**WHAT IS REQUIRED:**
Keep every word of the listing and reproduce it exactly, but set aside any image found there.

**DATA:**
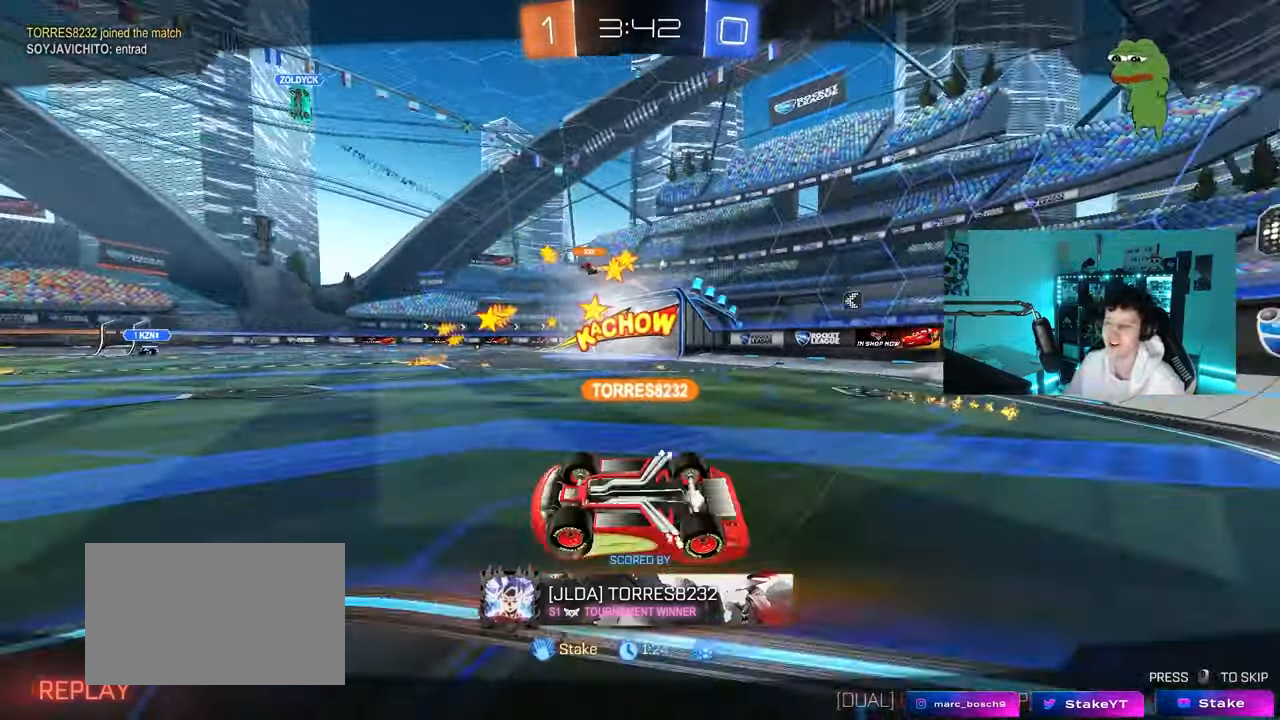
{"keys": [], "mouse": [], "mouse_move": "up-right", "events": [[117, "mouse_right", "up"], [217, "mouse_wheel", "down"], [350, "mouse_wheel", "up"]]}
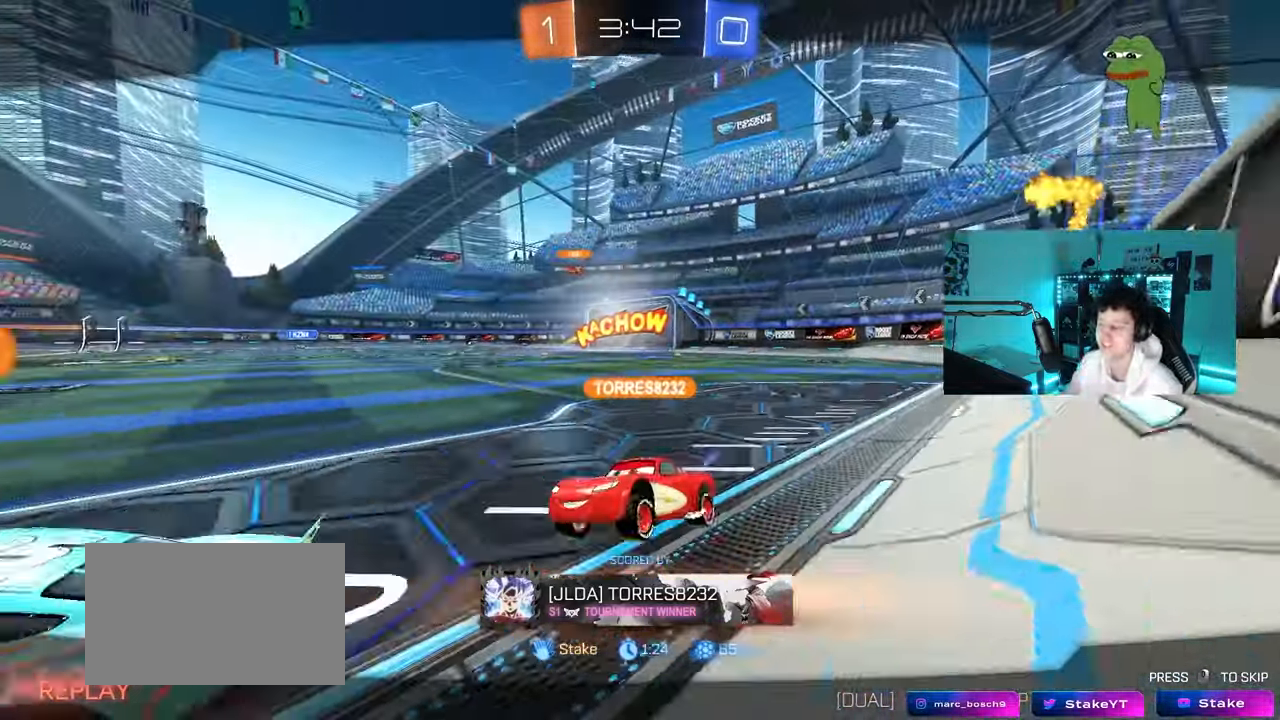
{"keys": [], "mouse": ["wheel"], "mouse_move": "down", "events": [[417, "mouse_wheel", "down"]]}
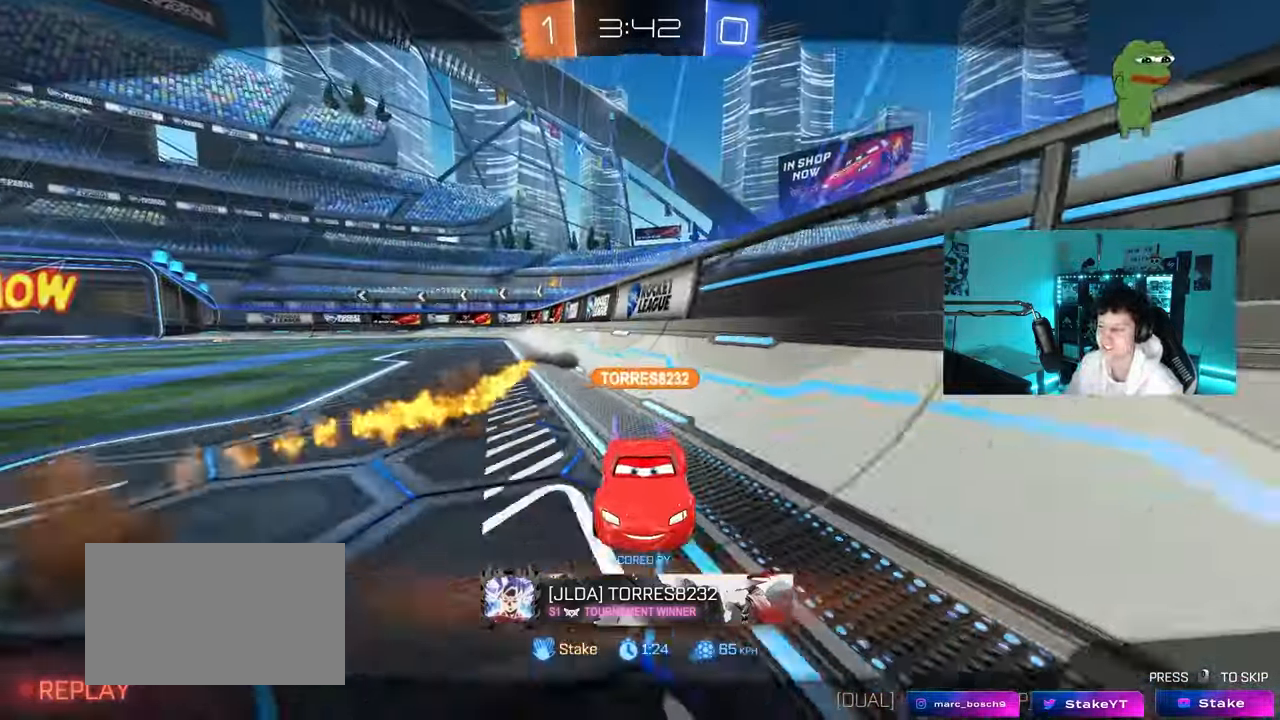
{"keys": [], "mouse": [], "mouse_move": "still", "events": [[83, "mouse_wheel", "up"]]}
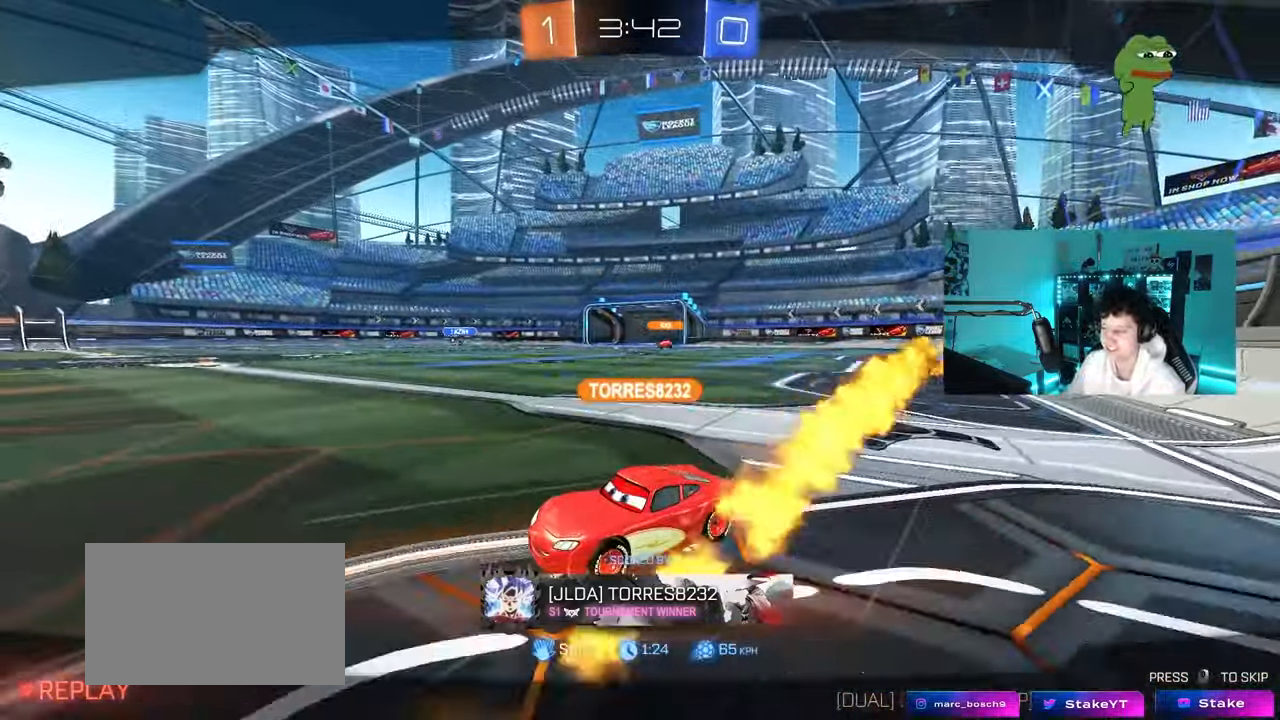
{"keys": ["z"], "mouse": [], "mouse_move": "still", "events": [[500, "z", "down"]]}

**RESPONSE BOX:**
{"keys": [], "mouse": [], "mouse_move": "up-right", "events": [[117, "mouse_right", "up"], [217, "mouse_wheel", "down"], [350, "mouse_wheel", "up"]]}
{"keys": [], "mouse": ["wheel"], "mouse_move": "down", "events": [[417, "mouse_wheel", "down"]]}
{"keys": [], "mouse": [], "mouse_move": "still", "events": [[83, "mouse_wheel", "up"]]}
{"keys": ["z"], "mouse": [], "mouse_move": "still", "events": [[500, "z", "down"]]}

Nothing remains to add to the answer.